The rule also eliminates the standardized "simple choice" plans that the Obama administration had introduced in 2017 to make it easier for consumers to shop. These plans got preferential display on healthcare.gov. Trump officials said that insurers complained the better billing on the federal exchange, healthcare.gov, limited enrollment in other plans and removed the incentive to offer a greater variety of coverage options.
Some enrollees who receive premium subsidies may also have to provide more documentation to prove their eligibility. Exchanges will have to implement "stronger checks" to verify consumers' earnings if other data sources, such as the Internal Revenue Service, show the enrollees' income is actually below the poverty line, rendering them ineligible. Also, those who fail to file taxes and reconcile any past overpayment of subsidies will lose their assistance, even if their exchange doesn't send them a notice first.

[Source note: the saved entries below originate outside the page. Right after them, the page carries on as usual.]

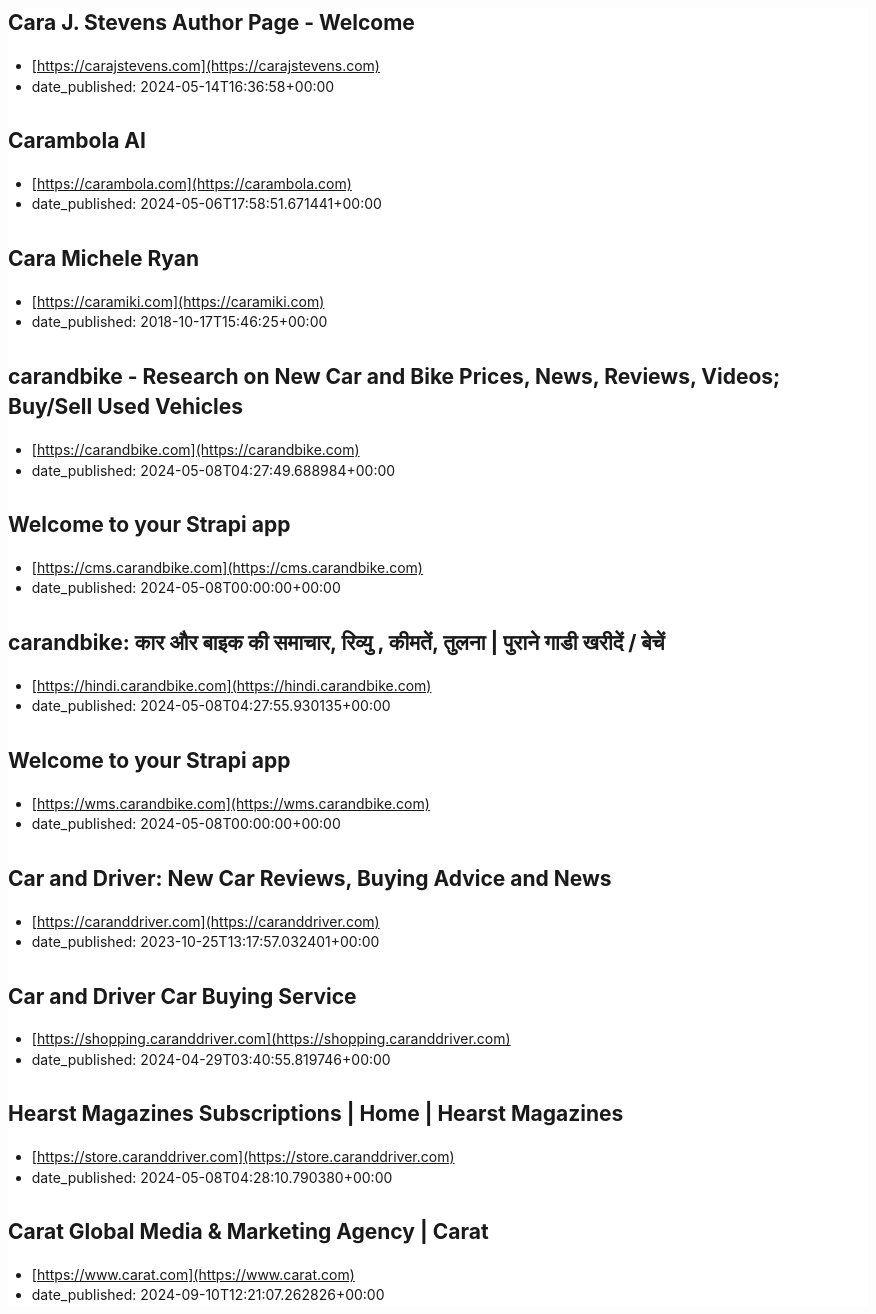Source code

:  ## Cara J. Stevens Author Page - Welcome
 - [https://carajstevens.com](https://carajstevens.com)
 - date_published: 2024-05-14T16:36:58+00:00

 ## Carambola AI
 - [https://carambola.com](https://carambola.com)
 - date_published: 2024-05-06T17:58:51.671441+00:00

 ## Cara Michele Ryan
 - [https://caramiki.com](https://caramiki.com)
 - date_published: 2018-10-17T15:46:25+00:00

 ## carandbike - Research on New Car and Bike Prices, News, Reviews, Videos; Buy/Sell Used Vehicles
 - [https://carandbike.com](https://carandbike.com)
 - date_published: 2024-05-08T04:27:49.688984+00:00

 ## Welcome to your Strapi app
 - [https://cms.carandbike.com](https://cms.carandbike.com)
 - date_published: 2024-05-08T00:00:00+00:00

 ## carandbike: कार और बाइक की समाचार, रिव्यु , कीमतें, तुलना | पुराने गाडी खरीदें / बेचें
 - [https://hindi.carandbike.com](https://hindi.carandbike.com)
 - date_published: 2024-05-08T04:27:55.930135+00:00

 ## Welcome to your Strapi app
 - [https://wms.carandbike.com](https://wms.carandbike.com)
 - date_published: 2024-05-08T00:00:00+00:00

 ## Car and Driver: New Car Reviews, Buying Advice and News
 - [https://caranddriver.com](https://caranddriver.com)
 - date_published: 2023-10-25T13:17:57.032401+00:00

 ## Car and Driver Car Buying Service
 - [https://shopping.caranddriver.com](https://shopping.caranddriver.com)
 - date_published: 2024-04-29T03:40:55.819746+00:00

 ## Hearst Magazines Subscriptions | Home  | Hearst Magazines
 - [https://store.caranddriver.com](https://store.caranddriver.com)
 - date_published: 2024-05-08T04:28:10.790380+00:00

 ## Carat Global Media & Marketing Agency | Carat
 - [https://www.carat.com](https://www.carat.com)
 - date_published: 2024-09-10T12:21:07.262826+00:00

The rule also allows states to make it easier for insurers to spend less of the premiums they collect on policyholders and put more toward profits and administrative costs. And the administration raised the default threshold that trigger state reviews of insurers' proposed rate hikes to 15%, up from 10%.
The administration is also making more changes to the Navigator program, which helps enrollees sign up for coverage on the exchanges and for Medicaid. The rule removes the requirement that each exchange must have at least two navigators and that one must be a community nonprofit group. Also, navigators will no longer have to maintain a physical presence in the area.
The administration cut funding for the Navigator program by 41% during the 2018 open enrollment season.
The new rule is the latest effort by the administration to undermine the Affordable Care Act. Earlier this year, it proposed rules that would allow insurers to sell short-term insurance plans, which last just under a year but don't have to comply with Obamacare's regulations, and to make it easier for small businesses to band together to offer coverage that doesn't adhere to all of the health reform law's mandates. Both of these options could have lower premiums, but also cover fewer benefits.